Bounding the injectivity radius from below.

Question

Let $(M, g)$ be a finite-dimensional Riemannian manifold, and let $S \subseteq M$ be a compact set.

I want to prove the following fact:

There exists a number $\epsilon > 0$ such that the exponential map $\exp_p : B_{\epsilon}(0) \rightarrow M$ at $p$ is a diffeomorphism onto an open set, for all $p \in S$.

Now, I actually have a proof that involves considering the map $E : TM \rightarrow M \times M$ given by $E(v) = (\pi(v), \exp_{\pi(v)}(v))$ (when $M$ is complete; otherwise $E$ is defined on an open subset of $TM$ containing the zero section), showing that it is a local diffeomorphism near the zero section and arguing by contradiction.

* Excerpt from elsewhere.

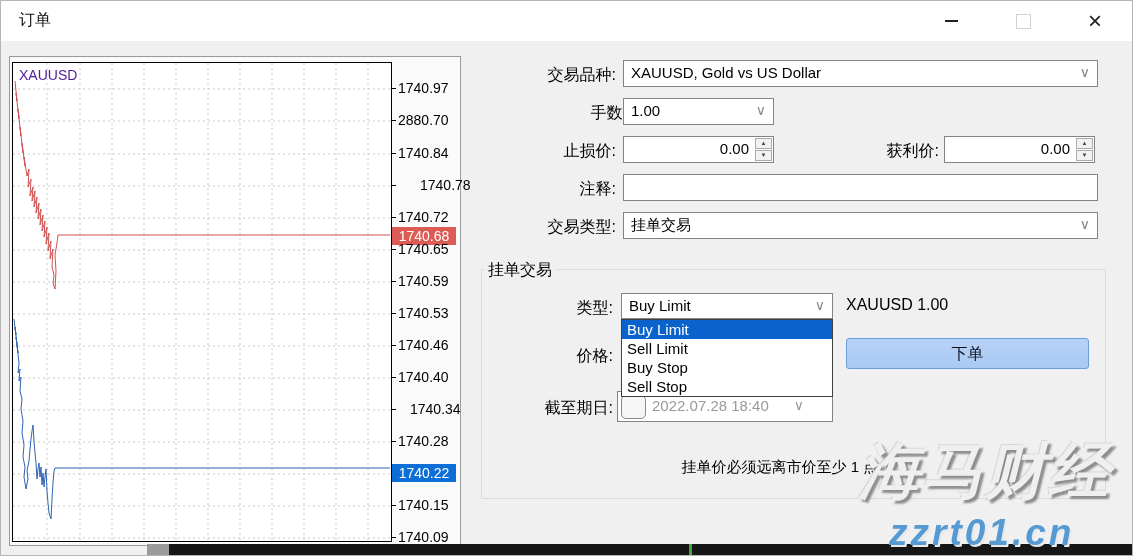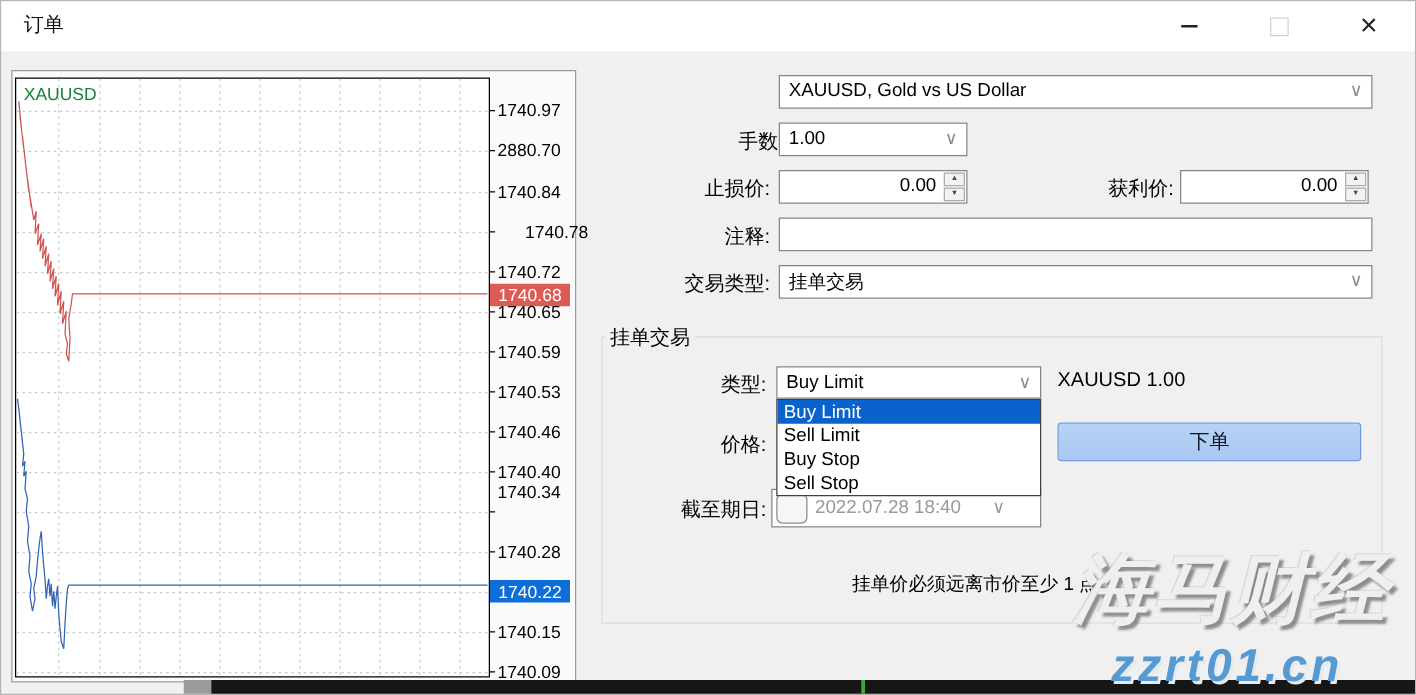"XAUUSD" .chart-symbol { color: #15803d -> #4c1d95 }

However, I don't like this proof very much, and I have two related questions:

Question 1: Is there an easier way to establish this fact?

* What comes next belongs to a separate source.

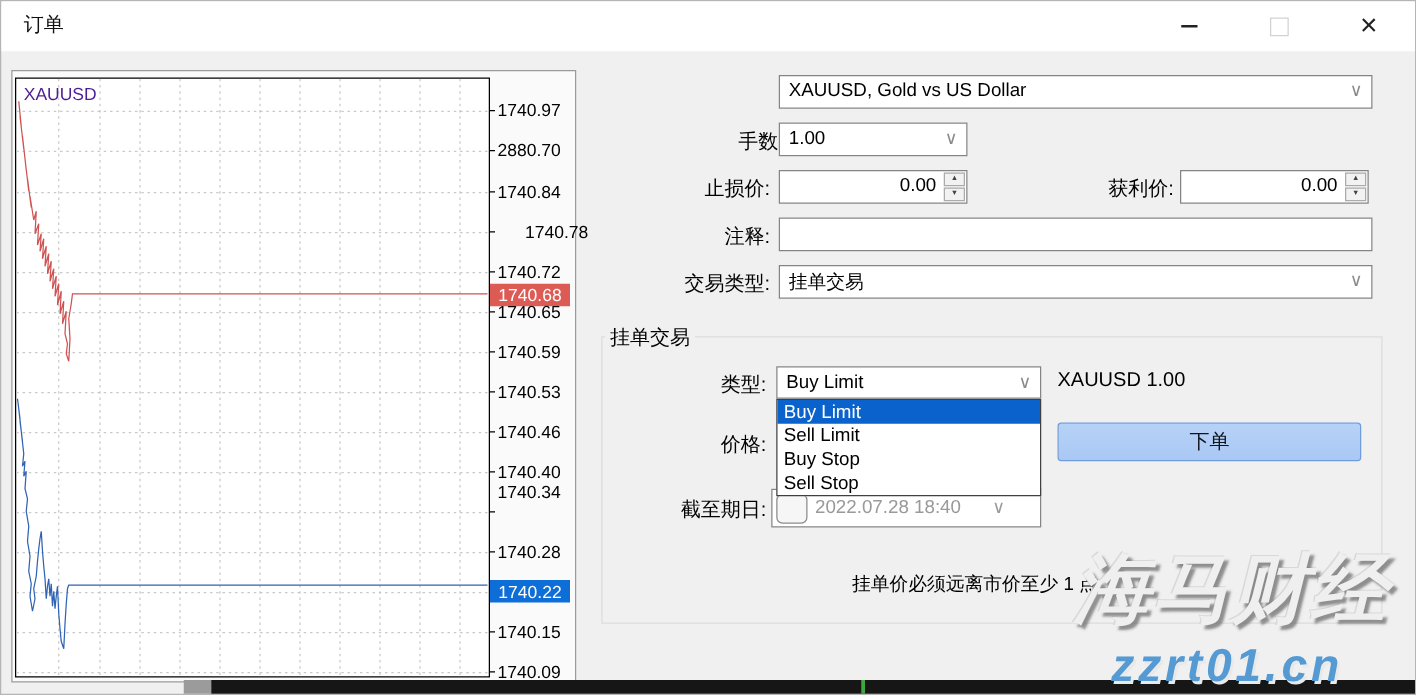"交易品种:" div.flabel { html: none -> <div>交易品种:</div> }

Question 2: What happens if $M$ is infinite-dimensional?

Thanks.

Answer 1

Let me adress Question 1 (if $M$ has infinite-dimension many things may happen, and you should be more specific about what you consider).

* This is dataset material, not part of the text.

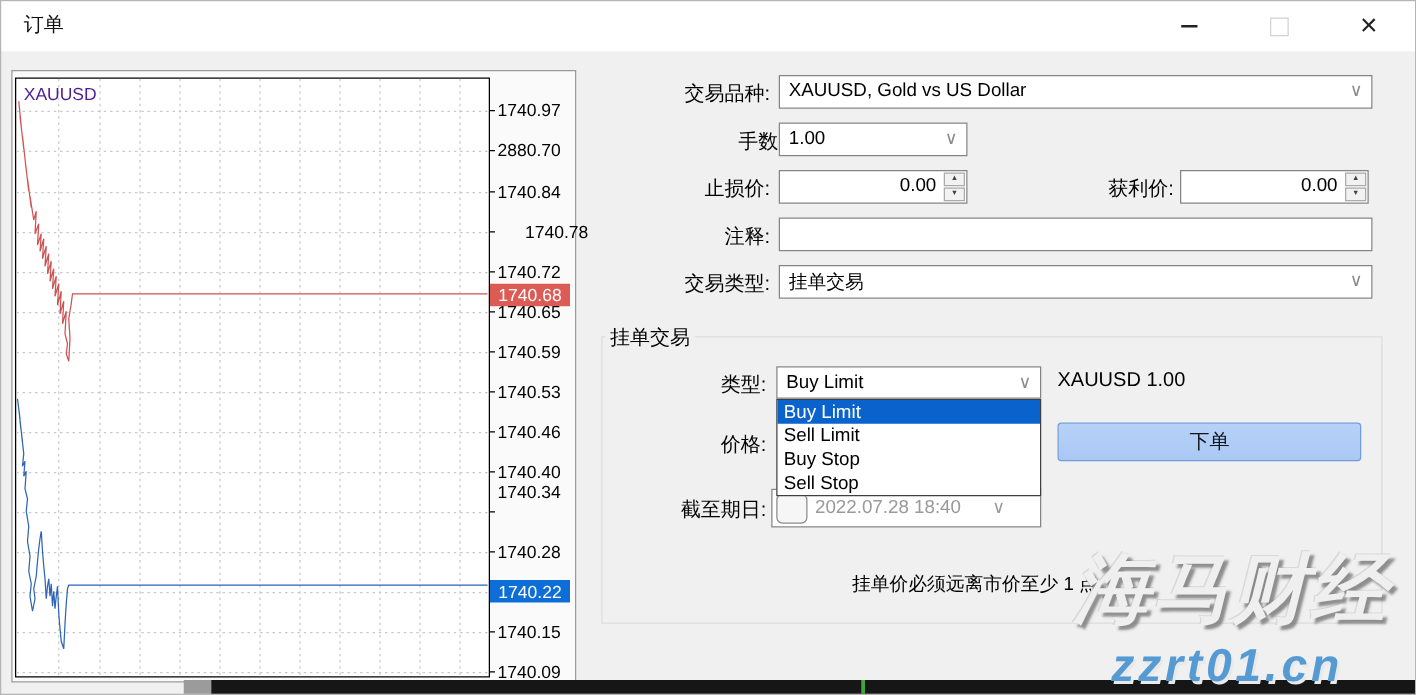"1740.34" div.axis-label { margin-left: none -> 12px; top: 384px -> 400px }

1. By the inverse function theorem, for ever $p \in S$ there exists some $\epsilon > 0$ such that $\exp_p : B_{\epsilon} (0) \rightarrow M$ is a diffeomorphism. Denote the image of this map $U_{\epsilon}(p)$.
2. Since $S$ is compact, there are finitely many points $p_i \in S$ with corresponding $\epsilon_i > 0$ and $S \subset \bigcup U_{\epsilon_i}(p_i)$. Moreover, there exists a $\delta > 0$ such that for every $q \in S$ the neighbourhood $U_{\delta}(q)$ is contained in one of the $U_i$ ($\delta$ is just the Lebesgue-number of the covering)
3. Convince yourself, that $exp_q : B_{\delta}(q) \rightarrow U_{\delta}(q)$ is a diffeomorphism for every $q \in S$ using the previous step.

This prove should be more intuitive, but to finish the last step in full detail requires some additional work.